All 3 of the short reeds are great calls. But I prefer the Freefall over the other calls. Its an awesome sounding call, if you have any questions just shoot me a PM and I can help you out.


----------



## waterfowladdict (Mar 23, 2008)

They are very easy calls to blow, one of the easiest blowing calls out there. Alot of call require alot of back pressure, with these calls I am able to blow with one hand, flag or do whatever with the other and there is no difference in sound from using 2 hands wich makes it very nice when you want to pop up to shoot first. Customer service is 2nd to none. Thats just my .02 take it for what its worth.


----------



## waterfowler22 (Aug 30, 2007)

They are great calls. They sound great and very easy to blow. Check out the duck calls too, they have a great low end raspy sound. Thats what I think any way.


----------



## goosebusters (Jan 12, 2006)

If you go to UND you can easily try some of them out. Definitely try blowing a Ringer and a Freefall and see what you think.


----------



## CuttinDaisies (Nov 15, 2007)

Was this the "ask the feather duster pro-staff what they think of feather duster calls" thread?


----------



## dblkluk (Oct 3, 2002)

CuttinDaisies said:


> Was this the "ask the feather duster pro-staff what they think of feather duster calls" thread?


 :rollin:


----------



## Large munsterlander1 (Feb 11, 2008)

CuttinDaisies said:


> Was this the "ask the feather duster pro-staff what they think of feather duster calls" thread?


HAHA :lol:


----------



## Shu (Oct 21, 2003)




----------



## NDMax (Jul 23, 2008)

Chris Hustad said:


> There is a lot of Feather Duster threads and people are happy with their calls and the service.


Dittos !

I've got both the goose and duck calls, and they both sound great !

NDMax


----------



## NDMax (Jul 23, 2008)

waterfowler22 said:


> They are great calls. They sound great and very easy to blow. Check out the duck calls too, they have a great low end raspy sound. Thats what I think any way.

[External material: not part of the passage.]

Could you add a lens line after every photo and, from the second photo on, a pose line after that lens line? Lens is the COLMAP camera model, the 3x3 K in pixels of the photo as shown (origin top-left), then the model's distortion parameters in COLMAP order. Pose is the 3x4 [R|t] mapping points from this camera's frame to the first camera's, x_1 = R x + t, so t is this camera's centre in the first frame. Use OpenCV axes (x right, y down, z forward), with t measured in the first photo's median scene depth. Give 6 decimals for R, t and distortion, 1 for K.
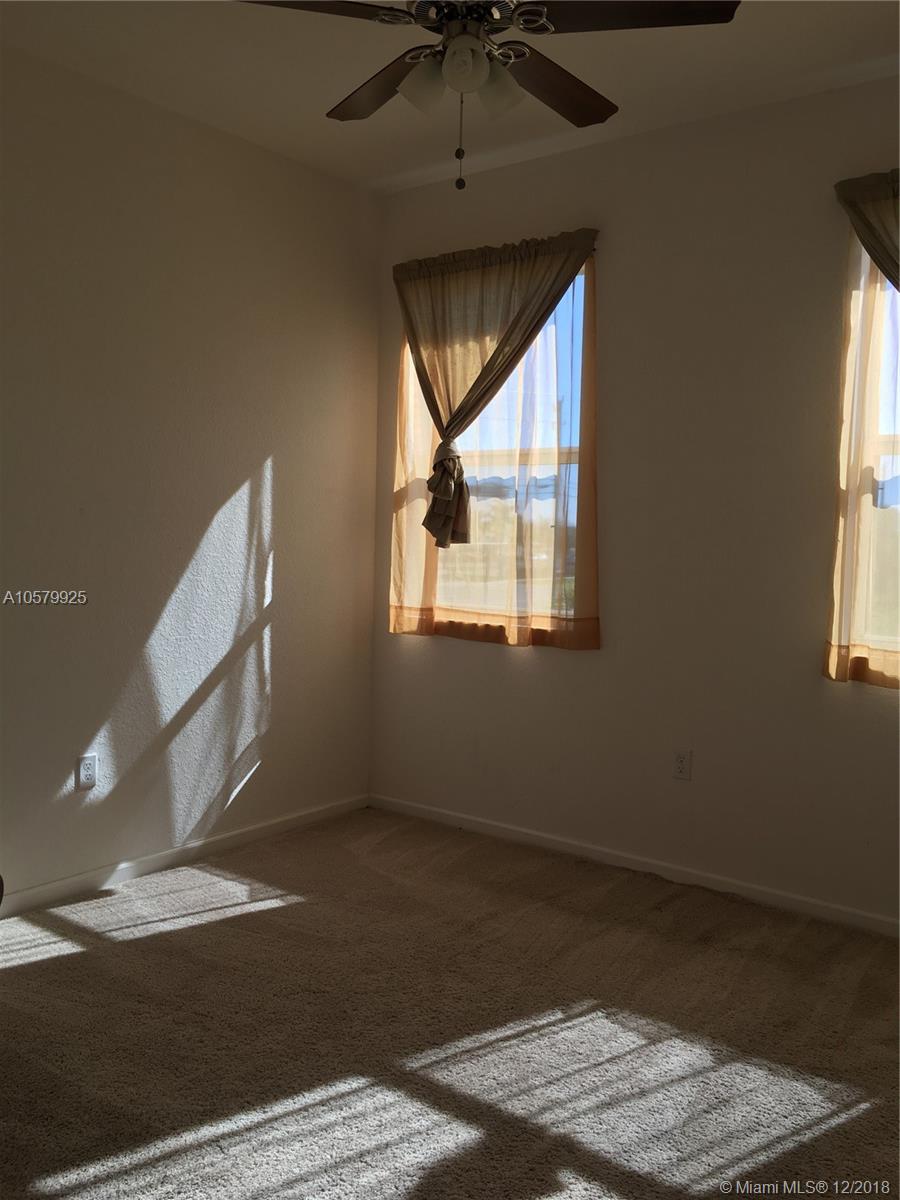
lens RADIAL K [[1035.0, 0, 450.0], [0, 1035.0, 600.0], [0, 0, 1]] dist [0.088605, -0.136701]
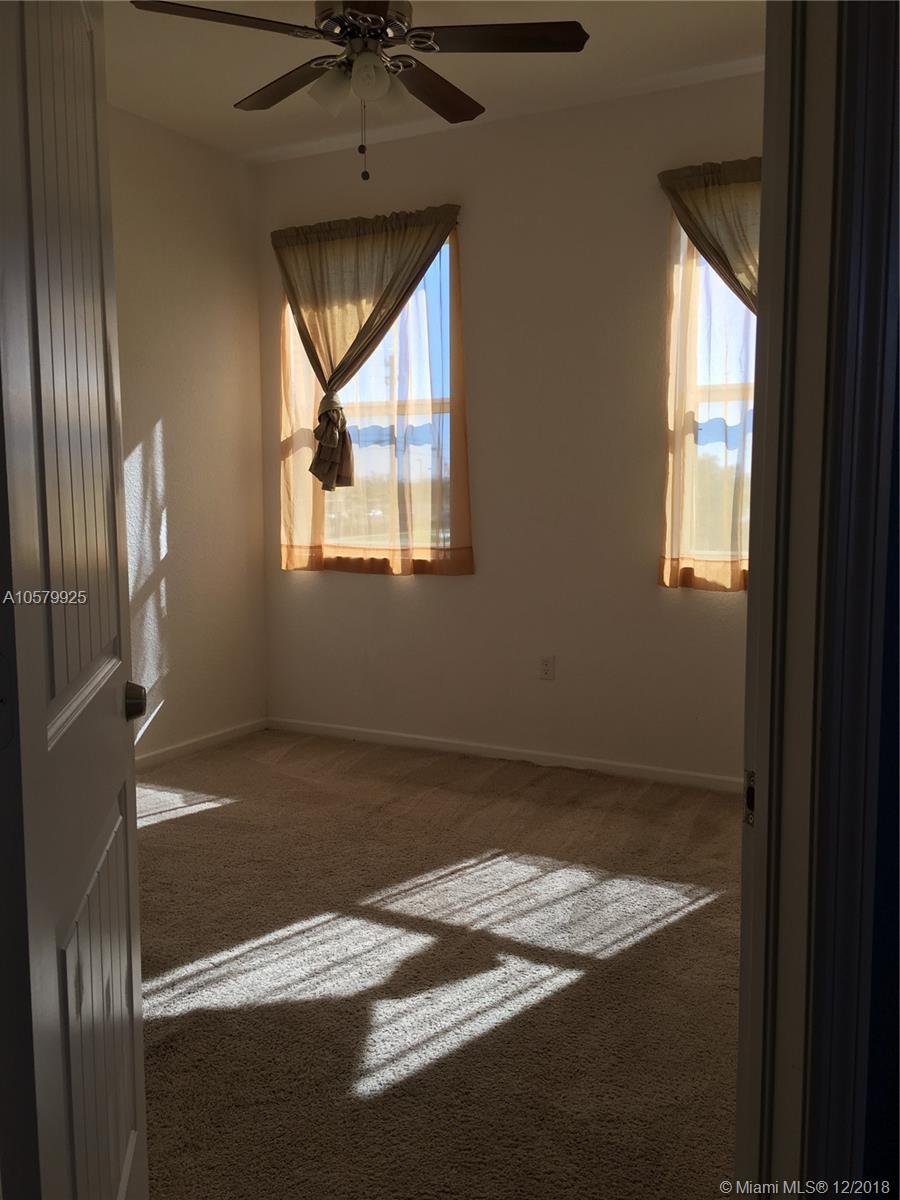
lens RADIAL K [[1035.2, 0, 450.0], [0, 1035.2, 600.0], [0, 0, 1]] dist [0.087256, -0.122322]
pose [[0.986930, -0.041195, 0.155793, -0.060477], [0.034724, 0.998427, 0.044031, 0.023235], [-0.157361, -0.038046, 0.986808, -0.131602]]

The Prairie Fire double reed is unreal for the low end rasp sound.

But you should really try the Ringer single reed on the high notes. Just don't try the Ringer in your garage, or you may have hearing damage ! (Saying it's loud is a great understatement, and it sounds great !)

NDMax


----------



## NDMax (Jul 23, 2008)

CuttinDaisies said:


> Was this the "ask the feather duster pro-staff what they think of feather duster calls" thread?


Here we go again...... Is this IP address from the same area ?


----------



## dblkluk (Oct 3, 2002)

NDMax said:


> CuttinDaisies said:
> 
> 
> > Was this the "ask the feather duster pro-staff what they think of feather duster calls" thread?
> ...


Nope just a guy stating the obvious.. :lol:


----------



## MN goose killa (Sep 19, 2008)




----------



## bluebird (Feb 28, 2008)

this thread is now :lame:


----------



## MSG Rude (Oct 6, 2003)

bluebird said:


> this thread is now :lame:


_Now?_


----------



## carp_killer (Nov 24, 2006)

i have a comp goose call and the prarie fire duck call both sound good just have to have another person blow the goose call for it to sound good :lol:


----------



## HonkerExpress (Sep 23, 2005)

Devin, you seem to know your stuff about goose calls? What seems to be your problem with the calls? Have you talked to the owners to see what they can do to fix it? Have you ever blown a FD call?

Just curious to see what your basing your information off of? Let me know, you can PM if you don't want to air out your dirty laundry.


----------